Critics Blast VW Governance, Exec Pay Ahead of Annual Meeting
Three large European investor advisory firms have harshly faulted Volkswagen AG management for reneging on its promise to release a report by an independent investigation into the company’s diesel emission cheating, notes the Financial Times.
Three large European investor advisory firms have harshly faulted Volkswagen AG management for reneging on its promise to release a report by an independent investigation into the company’s diesel emission cheating, notes the Financial Times.
The advisors also call on VW shareholders to reject the company’s new executive compensation plan, citing its “unexplained and drastic increases” in base pay.
Both matters be before the annual shareholders meeting on Wednesday. But with VW’s founding families controlling 52% of the company’s voting rights, neither measure will prevail.
The highly critical advisors are Brussels-based Deminor and two British firms: Institutional Shareholder Services (ISS) and Hermes Equity Ownership Services.
VW conceded when the diesel scandal broke in September 2015 that the cheating was due in part to a corporate mindset that stifled open discussion of problems. The company vowed to make its structure more transparent and said it would present a probe into the diesel crisis by the U.S. law firm Jones Day.

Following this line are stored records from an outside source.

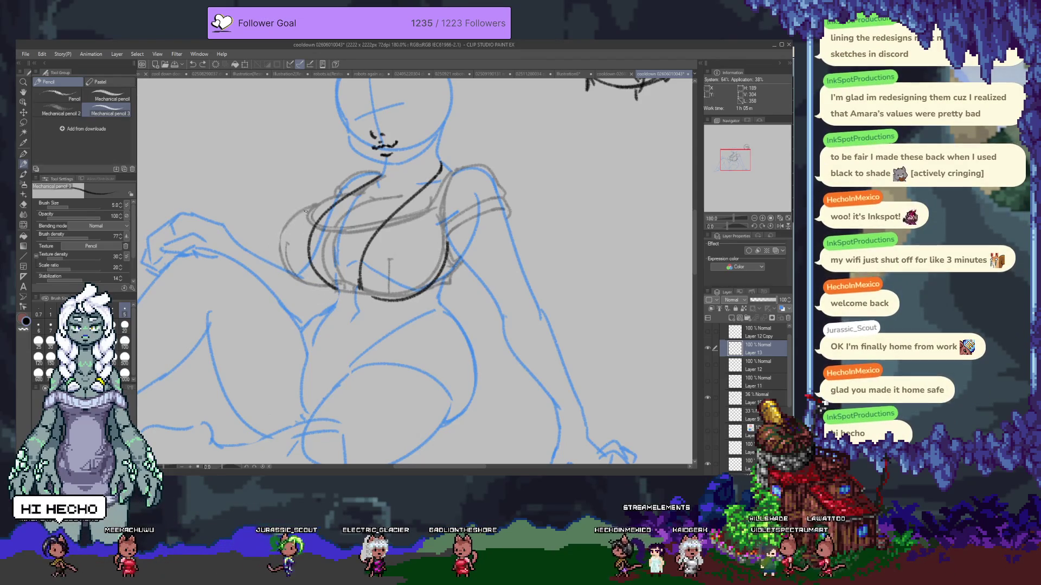
# - Drop the outer left chest stroke and duplicate Layer 13 with Ctrl+J to darken the lines
pyautogui.press('ctrl+z')
pyautogui.moveTo(306, 207); pyautogui.dragTo(336, 296)
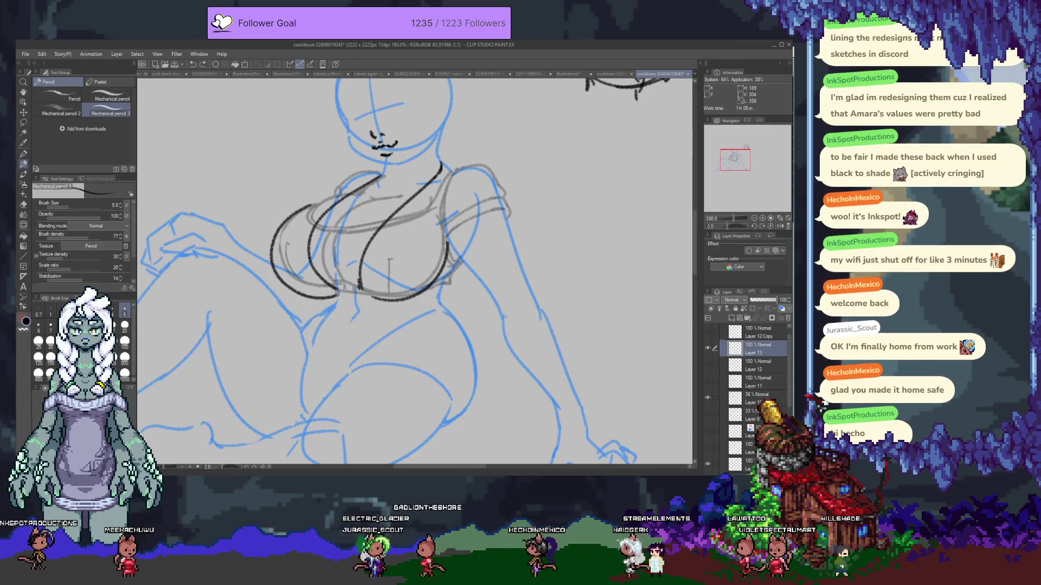
pyautogui.press('ctrl+z')
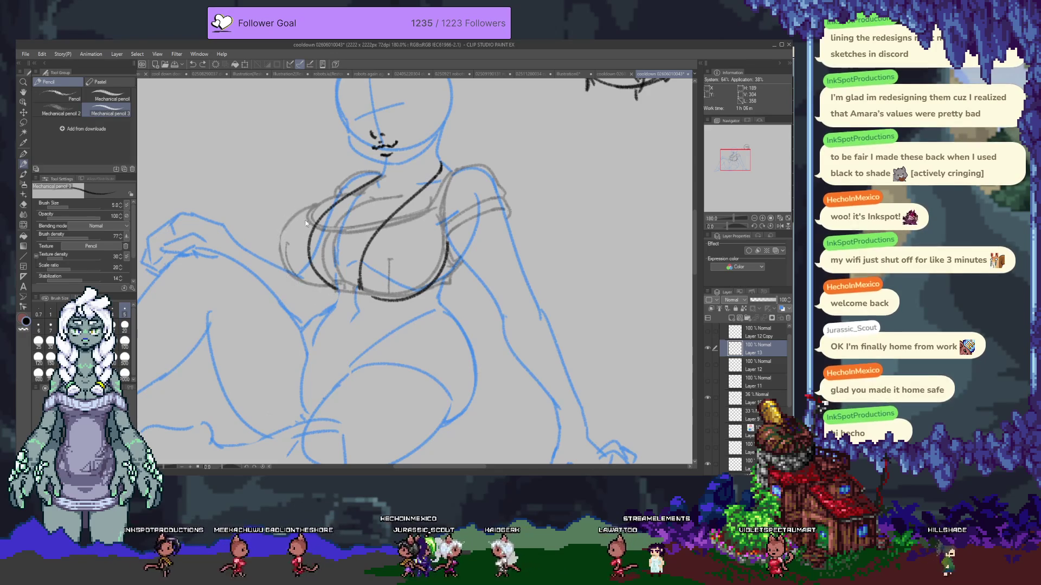
pyautogui.press('ctrl+z')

ISS, Hermes and Deminor say the company has done neither. ISS gives VW its worst possible rating on corporate governance. Hermes describes itself as “underwhelmed” by reforms to date. And Deminor says the company’s corporate culture has worsened since the diesel crisis.

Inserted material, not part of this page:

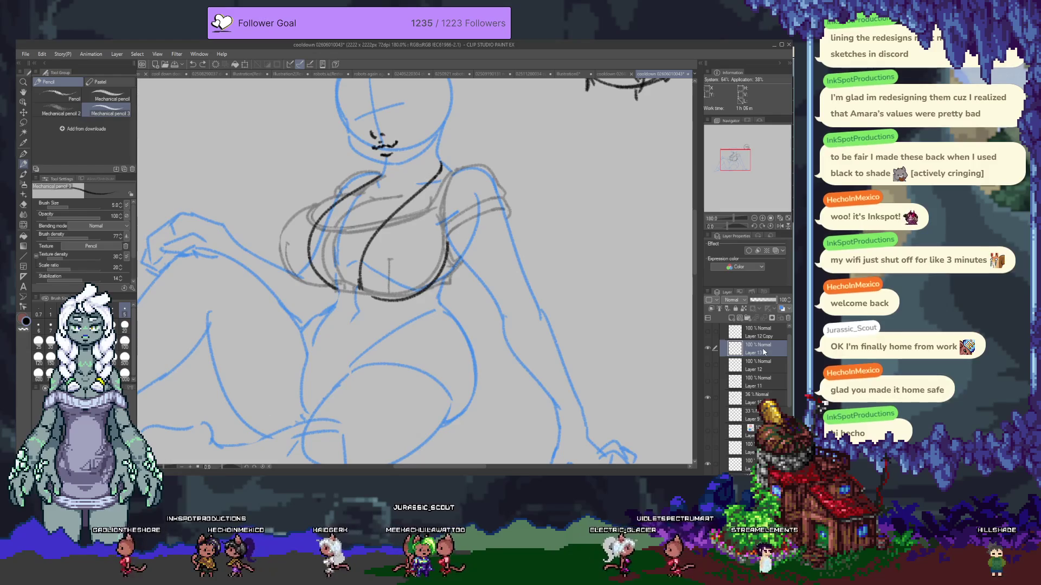
pyautogui.press('ctrl+j')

The advisors also are concerned about the sudden departure in January of Christine Hohmann-Dennhard, who was hired by in October 2015 to head VW’s integrity and compliance. She reported to Manfred Doss, compliance chief for the holding company that controls VW. He was named head of VW legal affairs upon her arrival. German lawmakers have called for an investigation into Hohmann-Dennhard’s departure.